In an article entitled: “The Sources of South African Law”, written by Professor Wilhelm Georg Schulze of the University of South Africa, Schulze argued that: “The contract between a bank and its customers must satisfy all the general requirements of validity, performance and termination of a contract”.
He further held that: “The duties of a party to the agency contract include the duty not to cause harm to the other party, and that if the conduct of a party satisfies the test of the seriousness of any prejudice, the contract may be terminated unilaterally with the reasons provided.The absence of such communication could easily be interpreted as an absence of good faith, or even worse, as a possible abuse of contractual rights by the bank.

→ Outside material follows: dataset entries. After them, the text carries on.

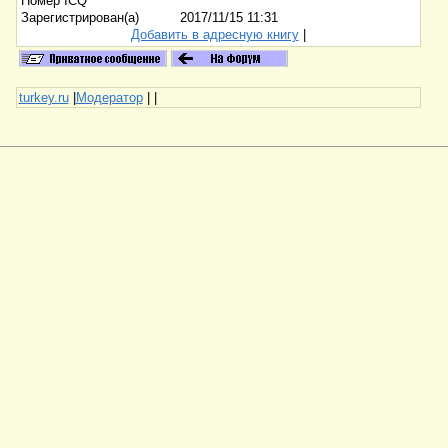
Номер ICQ
Зарегистрирован(а)
2017/11/15 11:31
Добавить в адресную книгу
|
turkey.ru
|
Модератор
|
|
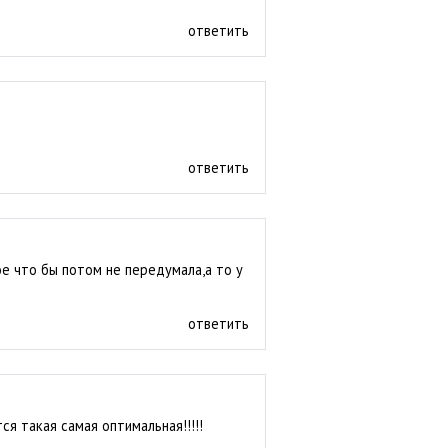
ответить
ответить
ое что бы потом не передумала,а то у
ответить
я такая самая оптимальная!!!!!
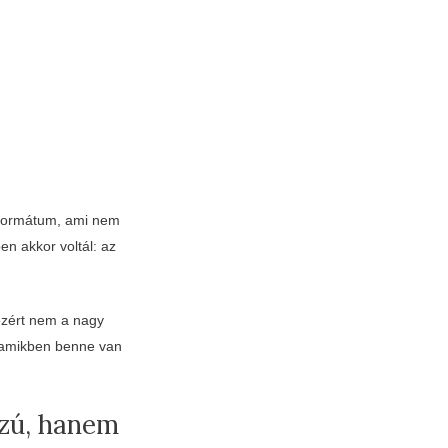
 formátum, ami nem
en akkor voltál: az
 ezért nem a nagy
, amikben benne van
szú, hanem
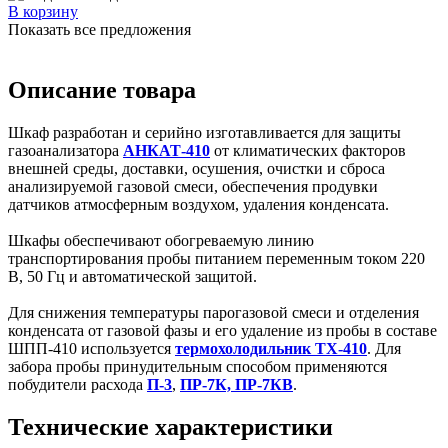
В корзину
Показать все предложения
Описание товара
Шкаф разработан и серийно изготавливается для защиты
газоанализатора
АНКАТ-410
от климатических факторов
внешней среды, доставки, осушения, очистки и сброса
анализируемой газовой смеси, обеспечения продувки
датчиков атмосферным воздухом, удаления конденсата.
Шкафы обеспечивают обогреваемую линию
транспортирования пробы питанием переменным током 220
В, 50 Гц и автоматической защитой.
Для снижения температуры парогазовой смеси и отделения
конденсата от газовой фазы и его удаление из пробы в составе
ШПП-410 используется
термохолодильник ТХ-410
. Для
забора пробы принудительным способом применяются
побудители расхода
П-3
,
ПР-7К, ПР-7КВ
.
Технические характеристики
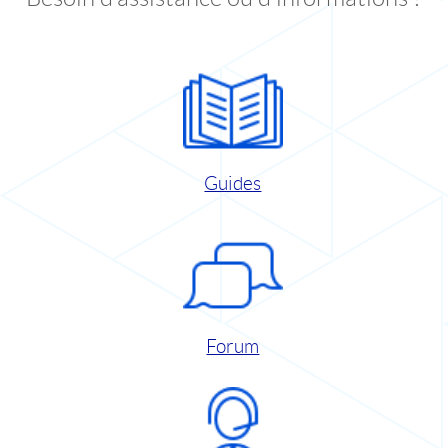
Guides
Forum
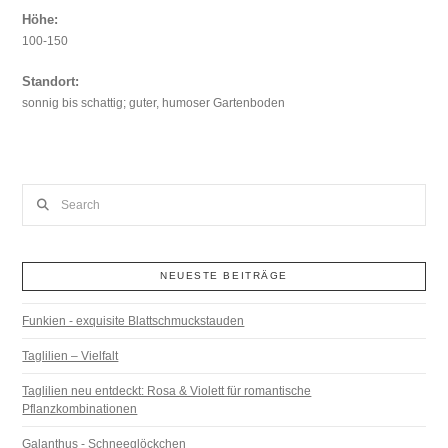
Höhe:
100-150
Standort:
sonnig bis schattig; guter, humoser Gartenboden
Search
NEUESTE BEITRÄGE
Funkien - exquisite Blattschmuckstauden
Taglilien – Vielfalt
Taglilien neu entdeckt: Rosa & Violett für romantische
Pflanzkombinationen
Galanthus - Schneeglöckchen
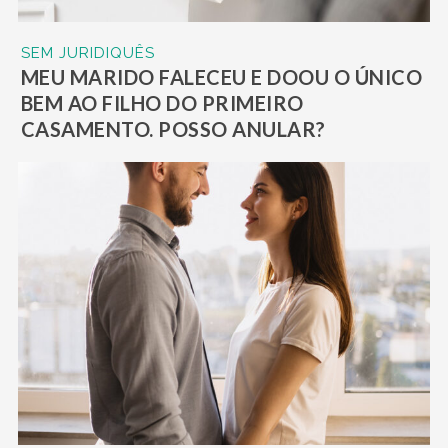
SEM JURIDIQUÊS
MEU MARIDO FALECEU E DOOU O ÚNICO
BEM AO FILHO DO PRIMEIRO
CASAMENTO. POSSO ANULAR?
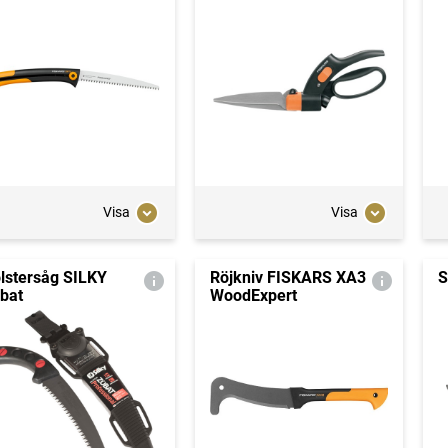
Visa
Visa
lstersåg SILKY
Röjkniv FISKARS XA3
S
bat
WoodExpert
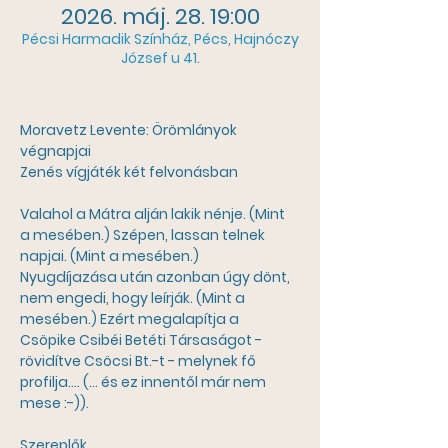
2026. máj. 28. 19:00
Pécsi Harmadik Színház, Pécs, Hajnóczy
József u 41.
Moravetz Levente: Örömlányok 
végnapjai
Zenés vígjáték két felvonásban
Valahol a Mátra alján lakik nénje. (Mint 
a mesében.) Szépen, lassan telnek 
napjai. (Mint a mesében.) 
Nyugdíjazása után azonban úgy dönt, 
nem engedi, hogy leírják. (Mint a 
mesében.) Ezért megalapítja a 
Csöpike Csibéi Betéti Társaságot - 
rövidítve Csöcsi Bt.-t - melynek fő 
profilja.... (... és ez innentől már nem 
mese :-)).
Szereplők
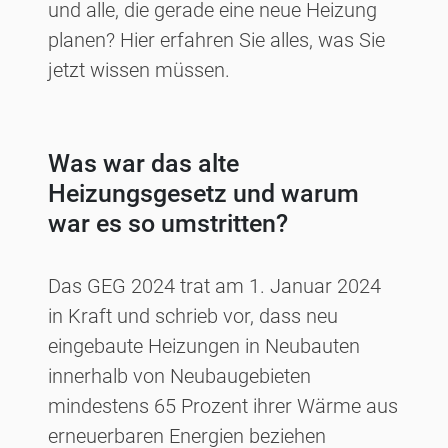
und alle, die gerade eine neue Heizung
planen? Hier erfahren Sie alles, was Sie
jetzt wissen müssen.
Was war das alte
Heizungsgesetz und warum
war es so umstritten?
Das GEG 2024 trat am 1. Januar 2024
in Kraft und schrieb vor, dass neu
eingebaute Heizungen in Neubauten
innerhalb von Neubaugebieten
mindestens 65 Prozent ihrer Wärme aus
erneuerbaren Energien beziehen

However, in the case between Sekunjalo and the banks, no substantive reason was provided other than mention of the untested and often exaggerated “reputational risk” for the closure of accounts.
Schulze also argued that: “The termination of the accounts must not prejudice any identifiable constitutional value, and the decision to terminate the agreement must not conflict with any other public policy consideration. For example, the reason for terminating the contract must not constitute an act of discrimination based on sex, race and culture.

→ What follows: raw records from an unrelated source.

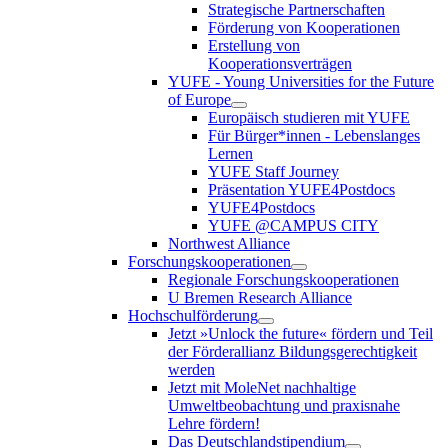
Strategische Partnerschaften
Förderung von Kooperationen
Erstellung von
Kooperationsverträgen
YUFE - Young Universities for the Future
of Europe
Europäisch studieren mit YUFE
Für Bürger*innen - Lebenslanges
Lernen
YUFE Staff Journey
Präsentation YUFE4Postdocs
YUFE4Postdocs
YUFE @CAMPUS CITY
Northwest Alliance
Forschungskooperationen
Regionale Forschungskooperationen
U Bremen Research Alliance
Hochschulförderung
Jetzt »Unlock the future« fördern und Teil
der Förderallianz Bildungsgerechtigkeit
werden
Jetzt mit MoleNet nachhaltige
Umweltbeobachtung und praxisnahe
Lehre fördern!
Das Deutschlandstipendium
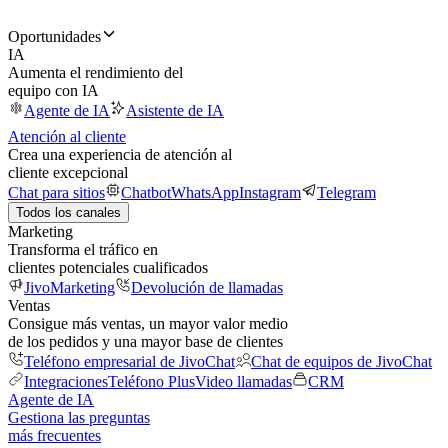
Oportunidades
IA
Aumenta el rendimiento del
equipo con IA
Agente de IA
Asistente de IA
Atención al cliente
Crea una experiencia de atención al
cliente excepcional
Chat para sitios
Chatbot
WhatsApp
Instagram
Telegram
Todos los canales
Marketing
Transforma el tráfico en
clientes potenciales cualificados
JivoMarketing
Devolución de llamadas
Ventas
Consigue más ventas, un mayor valor medio
de los pedidos y una mayor base de clientes
Teléfono empresarial de JivoChat
Chat de equipos de JivoChat
Integraciones
Teléfono Plus
Video llamadas
CRM
Agente de IA
Gestiona las preguntas
más frecuentes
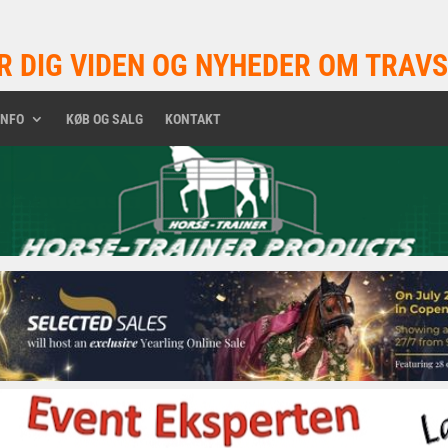
R DIG VIDEN OG NYHEDER OM TRAVS
INFO
KØB OG SALG
KONTAKT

However, Survé was of the view that the banks took the plunge as there was no evidence of illicit dealings by Sekunjalo and its related entities. “Bredenkamp and his colleagues had previously been flagged by the US Treasury’s Office of Foreign Assets Control as Specially Designated Foreign Nationals. There was therefore reason to reasonably suspect that Bredenkamp was involved in illicit transactions.
Echoing other voices speaking out against banks’ conduct, Ambassador Bheki Gila, who is a lawyer, wrote an article titled: “Bankers’ inequities and Portia’s ruth as Sekunjalo pleads his case” .
He argued that the Court of Equality must keep the scales of justice in solid balance and set a fair new standard governing the contractual relationship between banks and their customers.
He said: ‘Banks have always been wriggling and wriggling, trying hard to escape this scrutiny. To their collective sigh of relief, in 2010 the Supreme Court of Appeals granted them the “Bredenkamp” exception, which they were seeking to do as they pleased with customer contracts without liability, it seems.
On the reputational risk argument, he said: “With the explosion of stories about individuals and companies resulting from the vortex of the social media universe, everyone is susceptible to having their reputations challenged, in particular by the malevolence of a faceless lynching.It would be absurd in the extreme for the bank to always act unilaterally to put an end to the rights acquired at the slightest suspicion of discord on the righteousness or not of the morality of one of its customers “.
He concluded by stating that “irresponsible banks may tend to permanently disrupt the order of life of the less powerful.”